Vital Sounds 2023, Quarter 3

Vital Sounds 2023, Quarter 3

Continuity of Care and the Information Gap

August 24, 2023


Continuity of Care and the Information Gap

August 24, 2023

Connie Christian, MBA, CPHRM
Facility Risk Management and Patient Safety Advisor

Risk Assessments in In-patient & Emergency Settings

In our age of segmented care, continuity of care is key in ensuring patients receive the most appropriate care not only for their acute condition but also for managing self-harm issues. In mid-July, the Centers for Medicare and Medicaid (CMS) issued guidance to hospitals on ligature risks and assessments in all in-patient and emergency settings.
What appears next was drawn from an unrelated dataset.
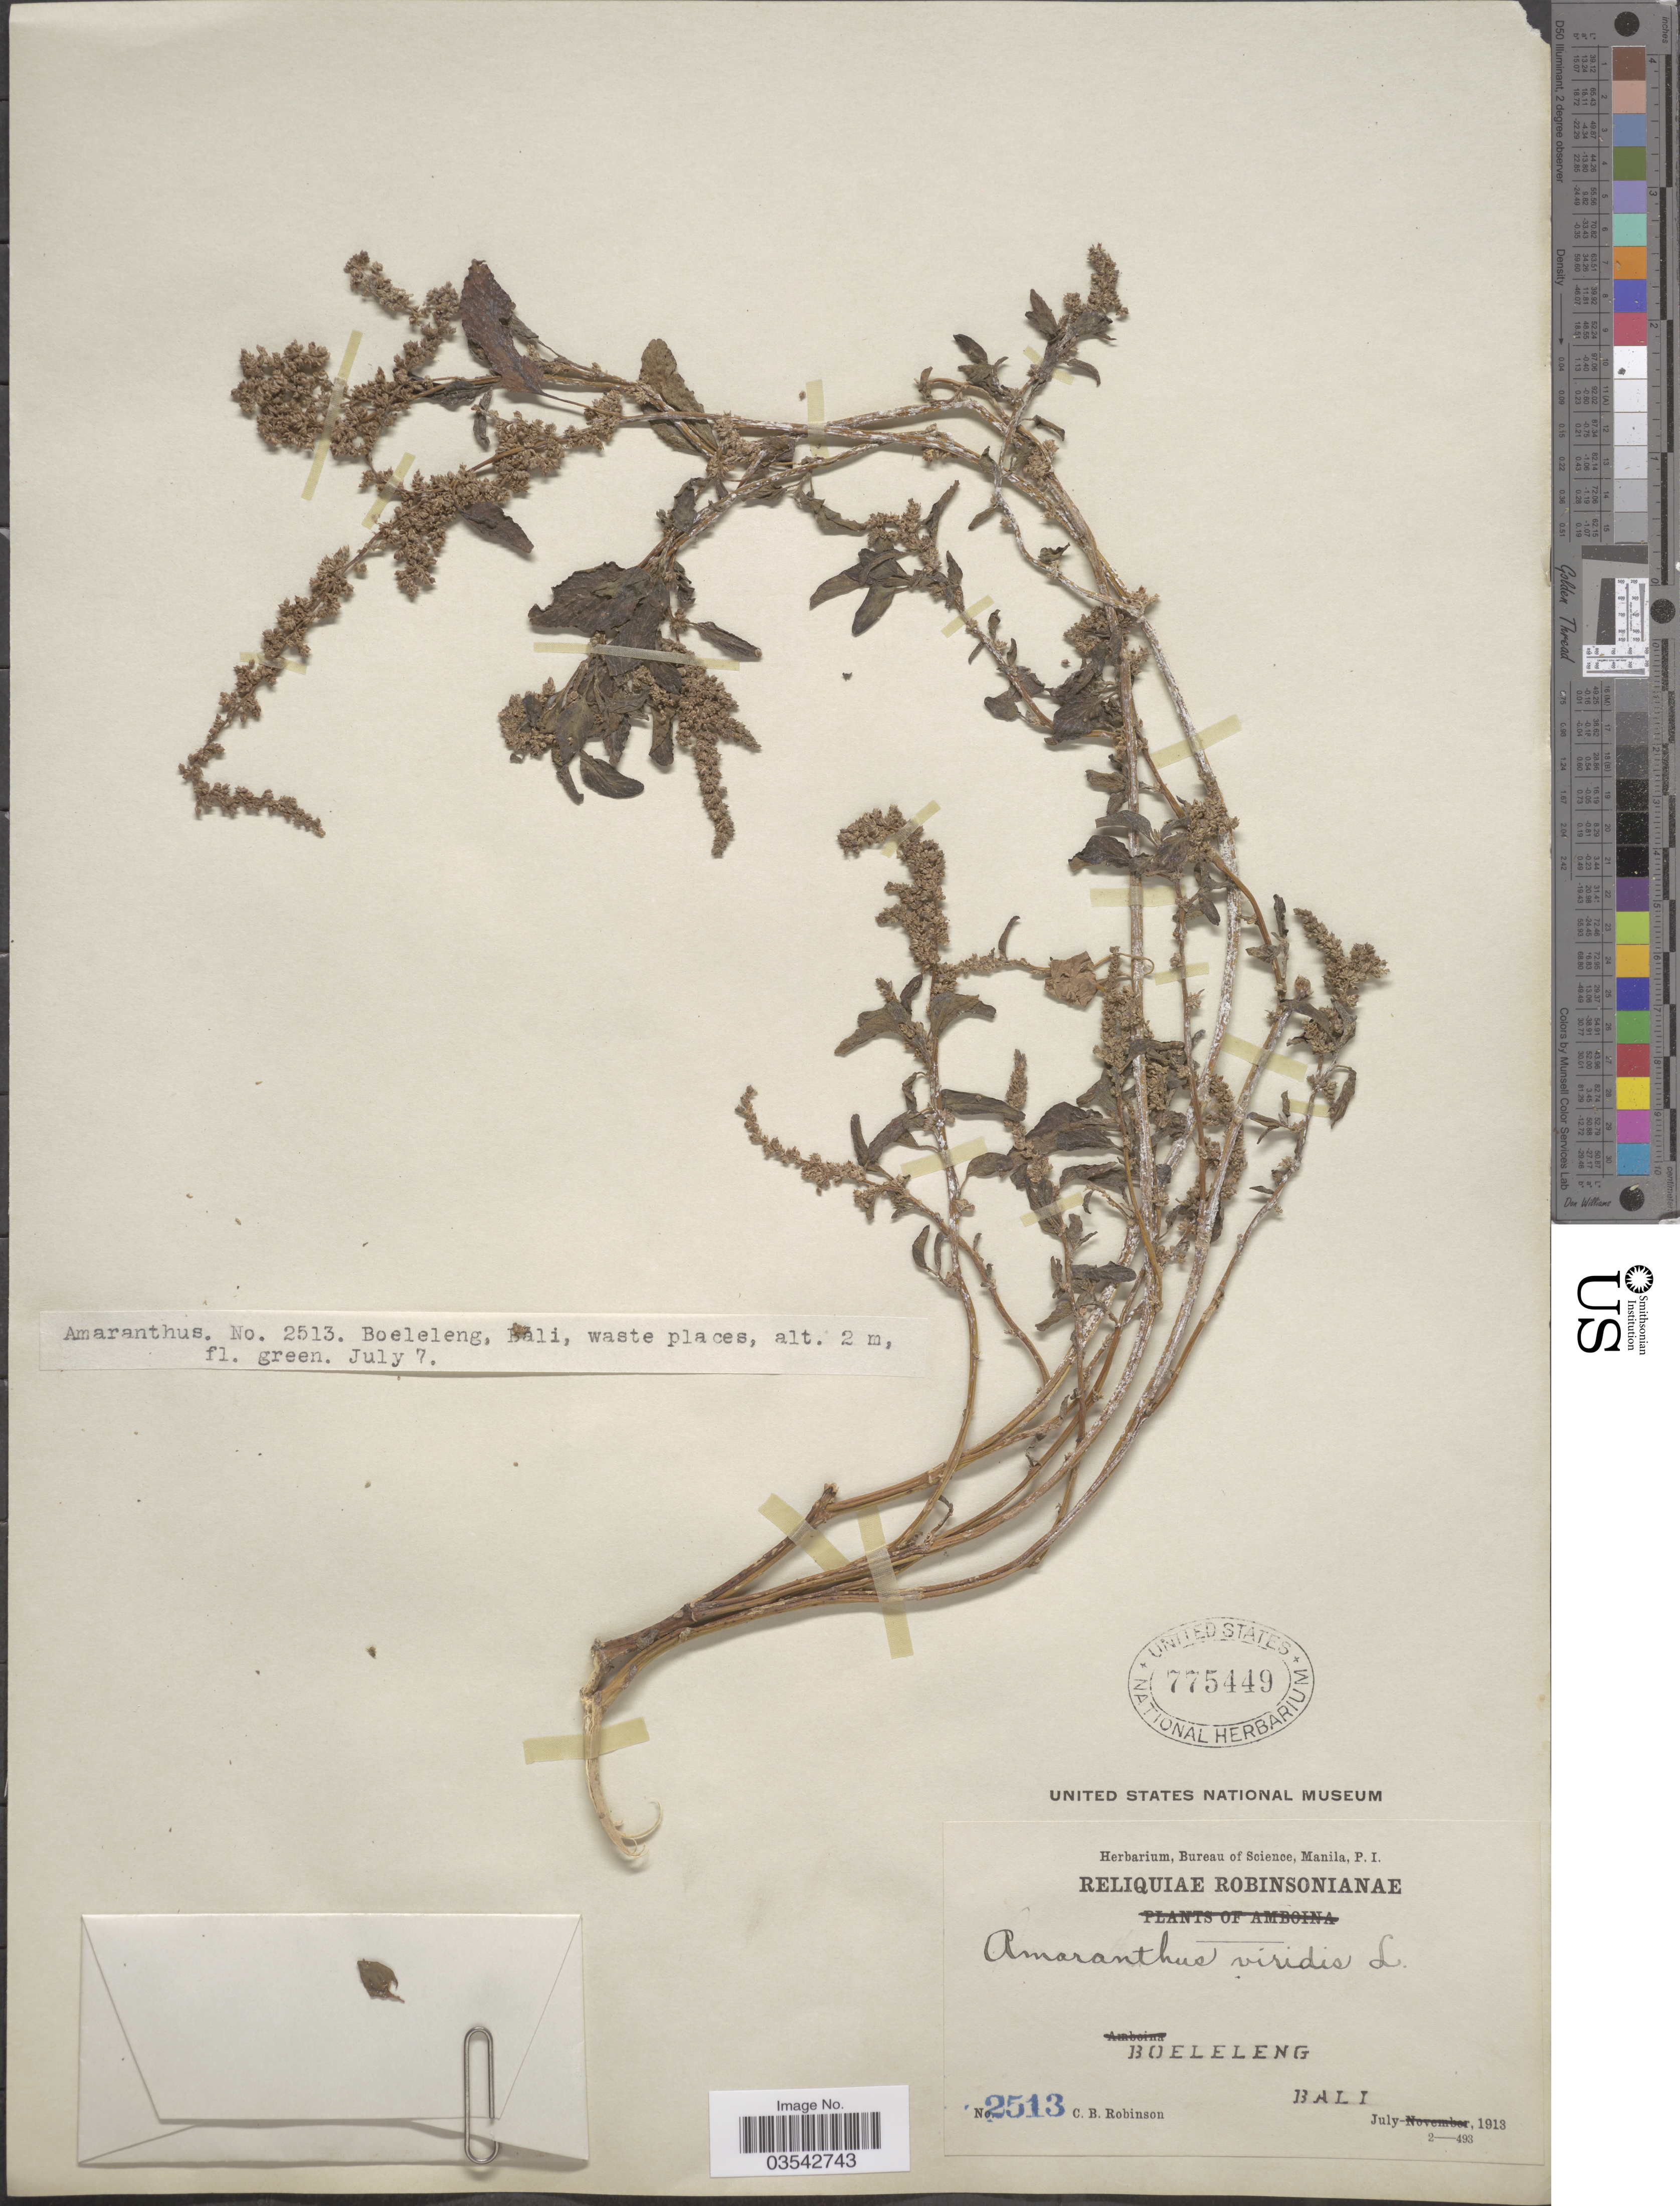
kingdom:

The guidance is aimed at hospital compliance; however, physicians and healthcare providers play an important role in promoting appropriate care in a safe environment.

The Impact of Acute Mental Health Events

When treating an acute mental health event, emergency providers, hospitalists, and attending physicians benefit from the information the ambulatory provider may have on a patient’s mental health or emotional status. Patients present to the Emergency Departments (ED) and in-patient units for many conditions. Acute medical issues impact how the medical staff perceive their mental health. In such situations, harm to self or others—and its impact on patient safety—may not be the highest initial priority for the responding healthcare team.

Context-specific Evaluation of Acute Mental Health Condition

Patients should be evaluated in relation to their acute medical condition. For instance, a patient in the post-partum unit will require a different risk assessment and resources than those in the trauma post-surgical unit or the emergency department. Healthcare providers must advocate for individualized and specific mental health assessments and treatment options while still operating within the realm of generalized hospital policies and safety strategies to ensure patients receive appropriate quality care in a safe environment.

Information sharing through a health information exchange or shared electronic health record system can allow this critical information to flow between the practice and hospital settings when the patient needs it the most.

Use CMS Guidance to Devise an Appropriate Risk Assessment Strategy

While all hospitals are expected to implement a patient risk assessment strategy, it is up to the individual facilities and systems to determine the appropriate strategies. The guidance clarifies that hospitals can demonstrate compliance with certain patient safety standards by conducting appropriate patient assessments, adequately staffing and monitoring units, and mitigating environmental risks through risk assessments.

The CMS Guidance

The CMS Guidance states:

 “…hospitals have a regulatory obligation to care for patients in a safe setting under the Medicare Hospital Conditions of Participation at §482.13(c)(2). The intention of this requirement is to specify that each patient receives care in an environment that a reasonable person similarly situated as the patient would consider to be safe. Additionally, this standard is intended to provide protection for the patient’s emotional health and safety as well as his/her physical safety. Respect, dignity, and comfort would also be components of an emotionally safe environment.”